Jamyang’s website describes this:
'The Old Courthouse was originally a Police Court, which later became a Magistrates Court and is the oldest surviving, intact, Victorian Police Court in London. Until it was opened in 1869, there was no regular place where a magistrate sat in Lambeth.'
The fascinating story of the transformation of a place of judgment and incarceration into a Buddhist centre teaching compassion and liberation is also described on the web site.
I had come to meet Jane Sill, Jamyang’s NBO representative on Tuesday the 15th August, but due to an email mix up, found myself drinking a peppermint tea in the café and wondering who to talk to. Fortunately and to my great surprise, an ex-work colleague, John Bonnell, who I had not seen for about five years, appeared, led me to the Jamyang offices, and introduced me to Di Carroll, the Director.
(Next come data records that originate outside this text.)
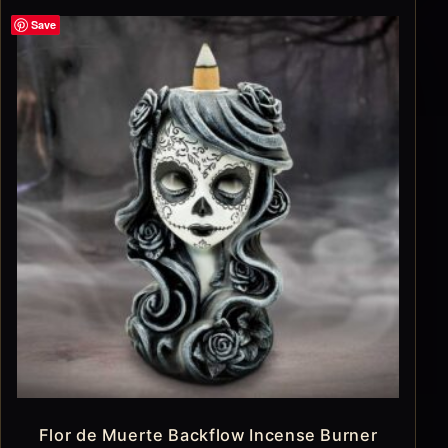
Save
Flor de Muerte Backflow Incense Burner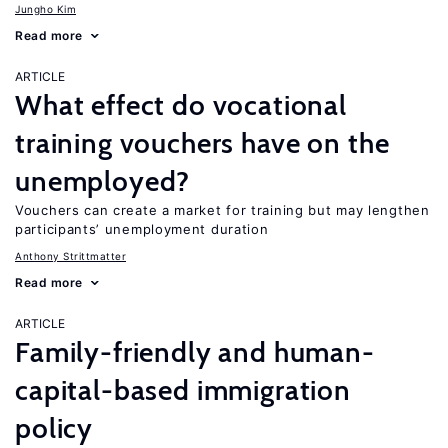
Jungho Kim
Read more
ARTICLE
What effect do vocational
training vouchers have on the
unemployed?
Vouchers can create a market for training but may lengthen
participants’ unemployment duration
Anthony Strittmatter
Read more
ARTICLE
Family-friendly and human-
capital-based immigration
policy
We sat in the courtyard and discussed some of the issues facing Jamyang and the NBO. Jamyang has good relationships with the local community and the Council, and other Buddhist organizations, and is well known in UK Buddhism. It hosts a great number of activities, including meditation teaching, open days, a range of classes on many aspects of Tibetan Buddhism, special events on themes such as ‘Dying Well’, and community activities such as sponsored walks and Healthy Cooking Workshops. The centre is very welcoming, and includes a library, shrine room, Courtyard Café (currently closed), a large meeting room for hire, and limited accommodation.
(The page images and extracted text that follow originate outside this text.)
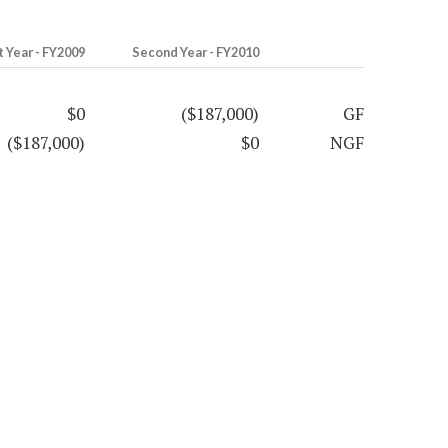
t Year - FY2009
Second Year - FY2010
$0
($187,000)
GF
($187,000)
$0
NGF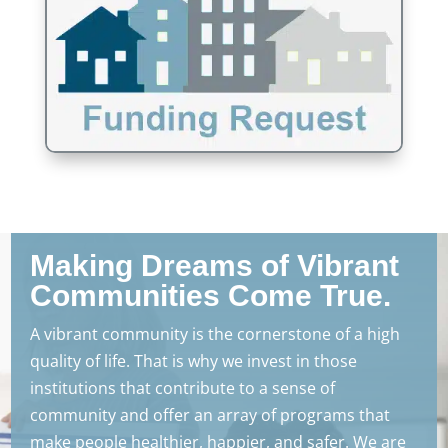
Making Dreams of Vibrant
Communities Come True.
A vibrant community is the cornerstone of a high
quality of life. That is why we invest in those
institutions that contribute to a sense of
community and offer an array of programs that
make people healthier, happier, and safer. We are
Generally speaking, Di thought that Jamyang functioned very well. Perhaps one area that could improve was publicity, especially in the local area; Jamyang has a lot to offer and although many local people attend, this could be still greater. Jamyang is a member of the Foundation for the preservation of the Mahayana Tradition (FPMT) and follows the Gelugpa tradition as taught by the founder, Lama Thubten Yeshe.
Di was not very familiar with the NBO and we discussed its role as neutral information and networking ‘hub’ between Buddhist organizations in the UK. Not all NBO members are entirely comfortable with every other member on the NBO ‘hub’, but maintaining dialogue between groups was a core purpose of the NBO. The alternative is to reject certain groups and to have a much more selective membership.
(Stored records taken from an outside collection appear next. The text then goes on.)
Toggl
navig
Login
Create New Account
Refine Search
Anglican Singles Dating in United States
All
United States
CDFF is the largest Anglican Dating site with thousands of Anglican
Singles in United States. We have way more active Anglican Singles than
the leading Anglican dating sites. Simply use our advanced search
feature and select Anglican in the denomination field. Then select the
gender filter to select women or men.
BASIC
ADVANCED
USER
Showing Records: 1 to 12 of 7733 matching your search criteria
This might be required at some point, but leads to a more polarized and sectarian situation: and also a more complex situation. I think we should be aware that Buddhism in the UK is relatively new and still evolving. The situation is not a static one. Groups are changing and redefining themselves. Especially at such a time, interaction between groups is to be encouraged so that good practice can be communicated and less helpful practices identified at an early stage.
After our discussion I was fortunate to meet Geshe Tashi Tsering, Jamyang’s resident teaching and to share a meal with him and the Jamyang workers and volunteers.